You’re using correlation in what I would consider a weird way. Randomization is intended to control for selection effects to reduce confounds, but when somebody says correlational study I get in my head that they mean an observational study in which no attempt was made to determine predictive causation. When an effect shows up in a nonrandomized study, it’s not that you can’t determine whether the effect was causative; it’s that it’s more difficult to determine whether the causation was due to the independent variable or an extraneous variable unrelated to the independent variable. It’s not a question of whether the effect is due to correlation or causation, but whether the relationship between the independent and dependent variable even exists at all.

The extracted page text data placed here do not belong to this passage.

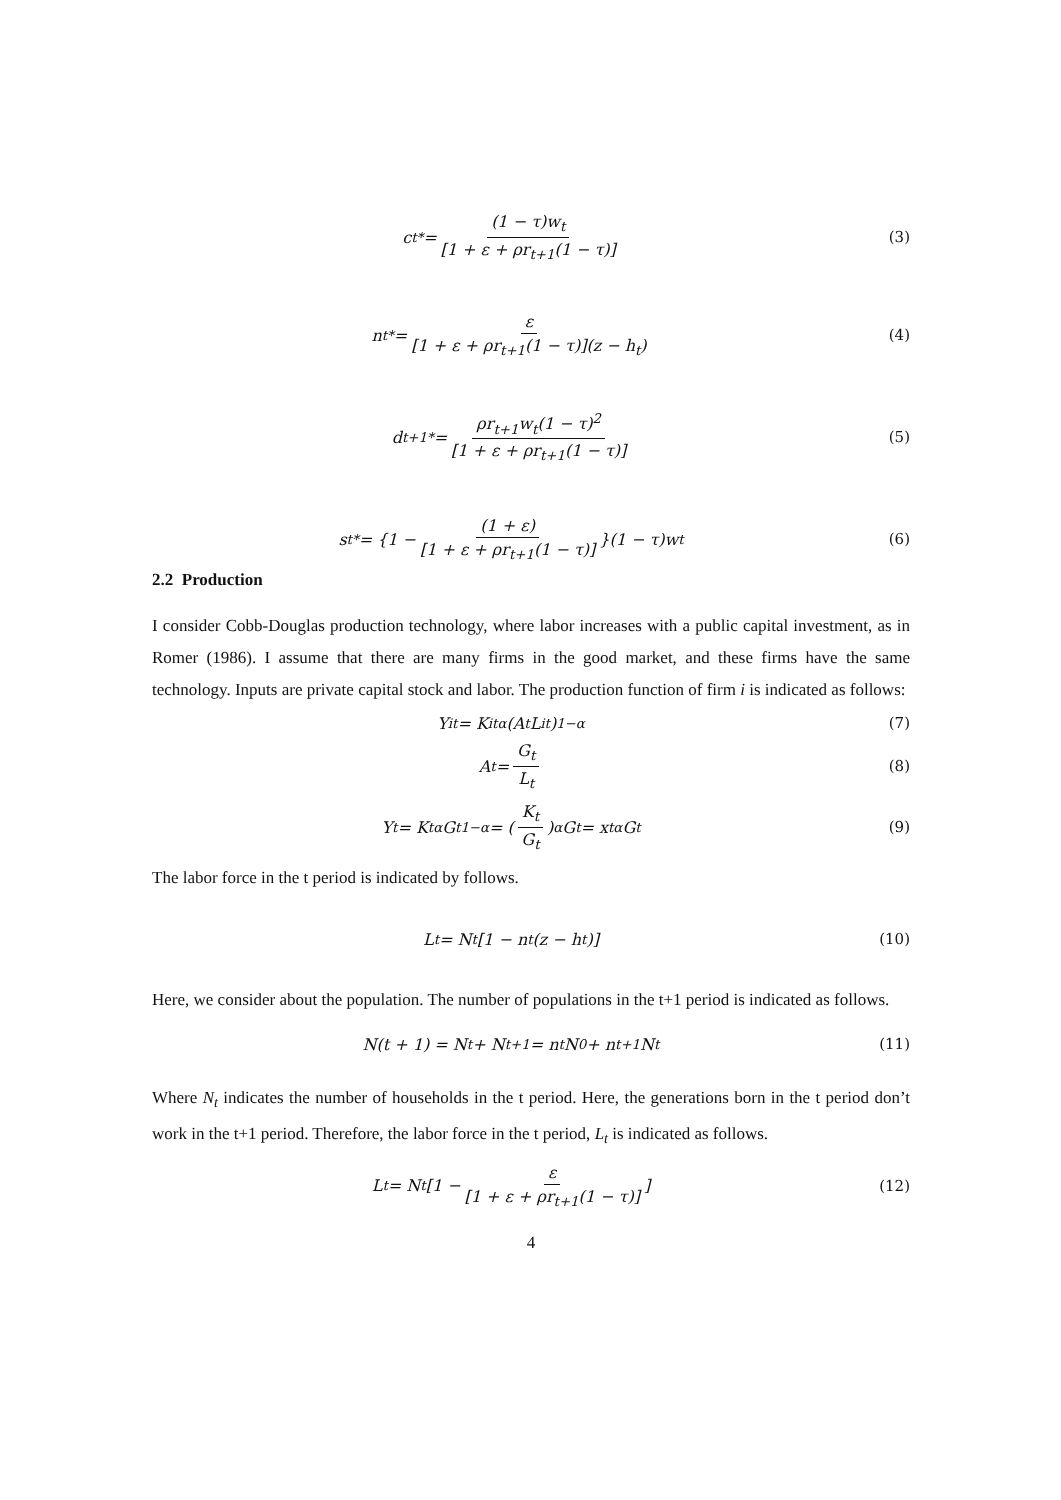c<sub>t</sub><sup>*</sup> = (1 − τ)w<sub>t</sub> [1 + ε + ρr<sub>t+1</sub>(1 − τ)]
(3)
n<sub>t</sub><sup>*</sup> = ε [1 + ε + ρr<sub>t+1</sub>(1 − τ)](z − h<sub>t</sub>)
(4)
d<sub>t+1</sub><sup>*</sup> = ρr<sub>t+1</sub>w<sub>t</sub>(1 − τ)<sup>2</sup> [1 + ε + ρr<sub>t+1</sub>(1 − τ)]
(5)
s<sub>t</sub><sup>*</sup> = {1 − (1 + ε) [1 + ε + ρr<sub>t+1</sub>(1 − τ)] }(1 − τ)w<sub>t</sub>
(6)
2.2 Production
I consider Cobb-Douglas production technology, where labor increases with a public capital investment, as in Romer (1986). I assume that there are many firms in the good market, and these firms have the same technology. Inputs are private capital stock and labor. The production function of firm i is indicated as follows:
Y<sub>it</sub> = K<sub>it</sub><sup>α</sup>(A<sub>t</sub>L<sub>it</sub>)<sup>1−α</sup> (7)
A<sub>t</sub> = G<sub>t</sub> L<sub>t</sub> (8)
Y<sub>t</sub> = K<sub>t</sub><sup>α</sup>G<sub>t</sub><sup>1−α</sup> = (K<sub>t</sub> G<sub>t</sub>)<sup>α</sup> G<sub>t</sub> = x<sub>t</sub><sup>α</sup>G<sub>t</sub>
(9)
The labor force in the t period is indicated by follows.
L<sub>t</sub> = N<sub>t</sub>[1 − n<sub>t</sub>(z − h<sub>t</sub>)] (10)
Here, we consider about the population. The number of populations in the t+1 period is indicated as follows.
N(t + 1) = N<sub>t</sub> + N<sub>t+1</sub>= n<sub>t</sub>N<sub>0</sub> + n<sub>t+1</sub>N<sub>t</sub>
(11)
Where N<sub>t</sub> indicates the number of households in the t period. Here, the generations born in the t period don’t work in the t+1 period. Therefore, the labor force in the t period, L<sub>t</sub> is indicated as follows.
L<sub>t</sub> = N<sub>t</sub> [1 − ε [1 + ε + ρr<sub>t+1</sub>(1 − τ)]]
(12)
4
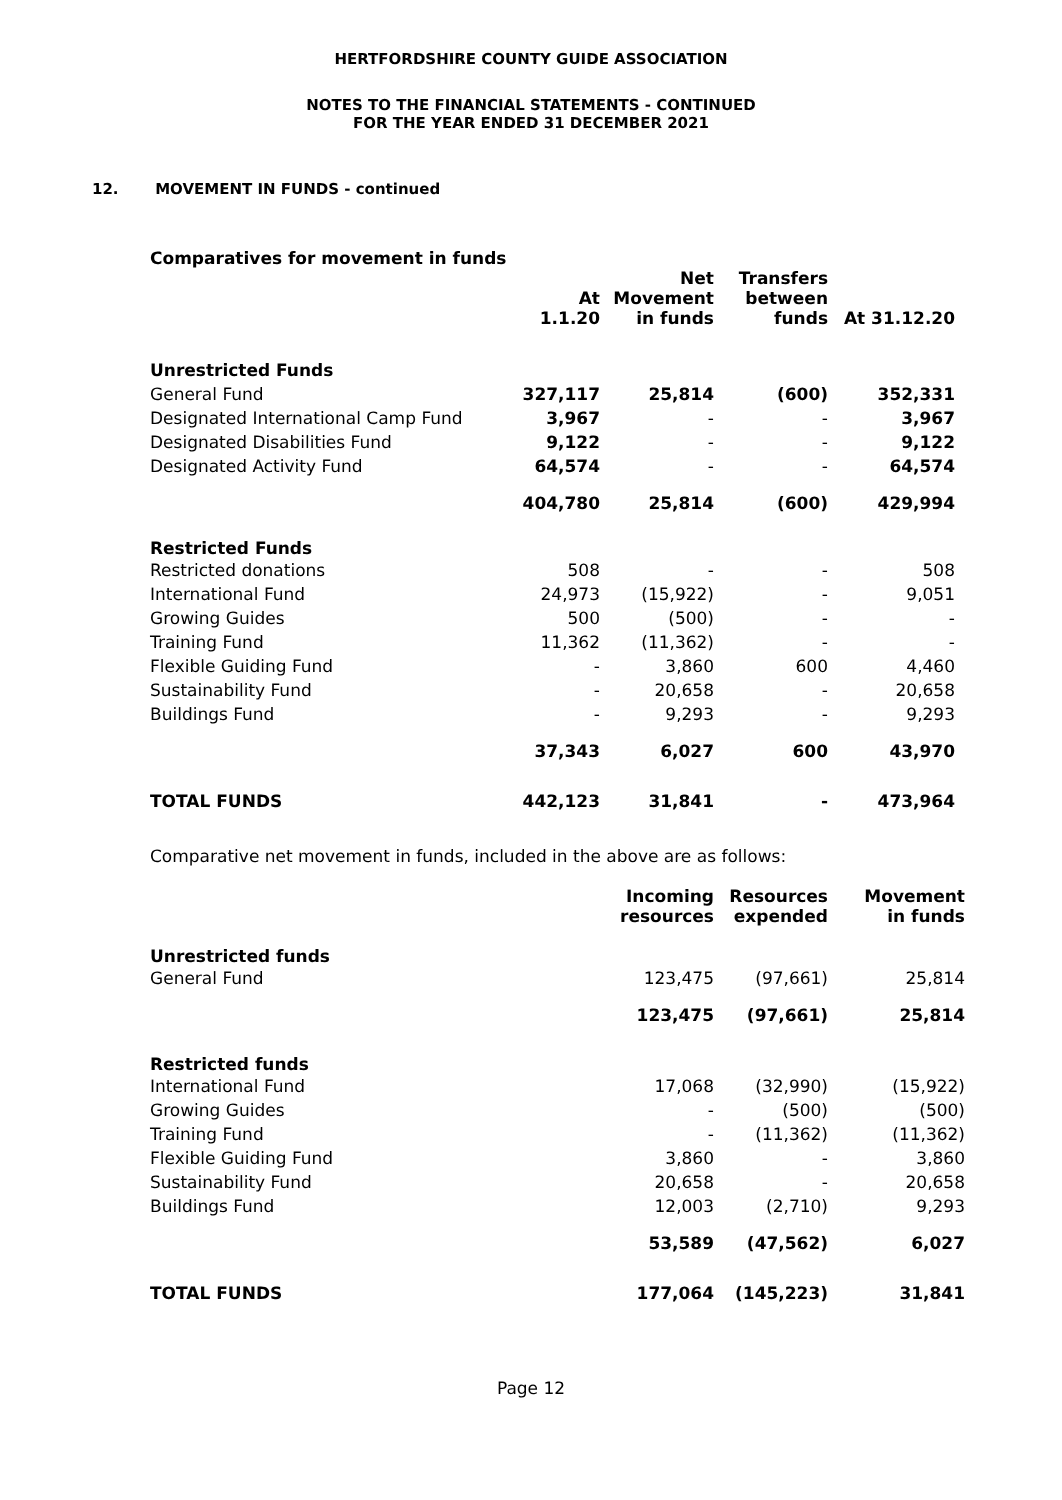HERTFORDSHIRE COUNTY GUIDE ASSOCIATION
NOTES TO THE FINANCIAL STATEMENTS - CONTINUED
FOR THE YEAR ENDED 31 DECEMBER 2021
12. MOVEMENT IN FUNDS - continued
Comparatives for movement in funds
| | At 1.1.20 | Net Movement in funds | Transfers between funds | At 31.12.20 |
| --- | --- | --- | --- | --- |
| Unrestricted Funds | | | | |
| General Fund | 327,117 | 25,814 | (600) | 352,331 |
| Designated International Camp Fund | 3,967 | - | - | 3,967 |
| Designated Disabilities Fund | 9,122 | - | - | 9,122 |
| Designated Activity Fund | 64,574 | - | - | 64,574 |
| | 404,780 | 25,814 | (600) | 429,994 |
| Restricted Funds | | | | |
| Restricted donations | 508 | - | - | 508 |
| International Fund | 24,973 | (15,922) | - | 9,051 |
| Growing Guides | 500 | (500) | - | - |
| Training Fund | 11,362 | (11,362) | - | - |
| Flexible Guiding Fund | - | 3,860 | 600 | 4,460 |
| Sustainability Fund | - | 20,658 | - | 20,658 |
| Buildings Fund | - | 9,293 | - | 9,293 |
| | 37,343 | 6,027 | 600 | 43,970 |
| TOTAL FUNDS | 442,123 | 31,841 | - | 473,964 |
Comparative net movement in funds, included in the above are as follows:
| | Incoming resources | Resources expended | Movement in funds |
| --- | --- | --- | --- |
| Unrestricted funds | | | |
| General Fund | 123,475 | (97,661) | 25,814 |
| | 123,475 | (97,661) | 25,814 |
| Restricted funds | | | |
| International Fund | 17,068 | (32,990) | (15,922) |
| Growing Guides | - | (500) | (500) |
| Training Fund | - | (11,362) | (11,362) |
| Flexible Guiding Fund | 3,860 | - | 3,860 |
| Sustainability Fund | 20,658 | - | 20,658 |
| Buildings Fund | 12,003 | (2,710) | 9,293 |
| | 53,589 | (47,562) | 6,027 |
| TOTAL FUNDS | 177,064 | (145,223) | 31,841 |
Page 12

(1) Observational studies are almost always attempts to determine causation. Sometimes the investigators try to pretend that they aren’t, but they aren’t fooling anyone, least of all the general public. I know they are attempting to determine causation because nobody would be interested in the results of the study unless they were interested in causation. Moreover, I know they are attempting to determine causation because they do things like “control for confounding”. This procedure is undefined unless the goal is to estimate a causal effect
(2) What do you mean by the sentence “the study was causative”? Of course nobody is suggesting that the study itself had an effect on the dependent variable?
(3) Assuming that the statistics were done correctly and that the investigators have accounted for sampling variability, the relationship between the independent and dependent variable definitely exists. The correlation is real, even if it is due to confounding. It just doesn’t represent a causal effect
You are assuming a couple of things which are almost always true in your (medical) field, but are not necessarily true in general. For example,
Observational studies are almost always attempts to determine causation
Nope. Another very common reason is to create a predictive model without caring about actual causation. If you can’t do interventions but would like to forecast the future, that’s all you need.
Assuming that the statistics were done correctly and that the investigators have accounted for sampling variability, the relationship between the independent and dependent variable definitely exists.
That further assumes your underlying process is stable and is not subject to drift, regime changes, etc. Sometimes you can make that assumption, sometimes you cannot.
Another very common reason is to create a predictive model without caring about actual causation. If you can’t do interventions but would like to forecast the future, that’s all you need.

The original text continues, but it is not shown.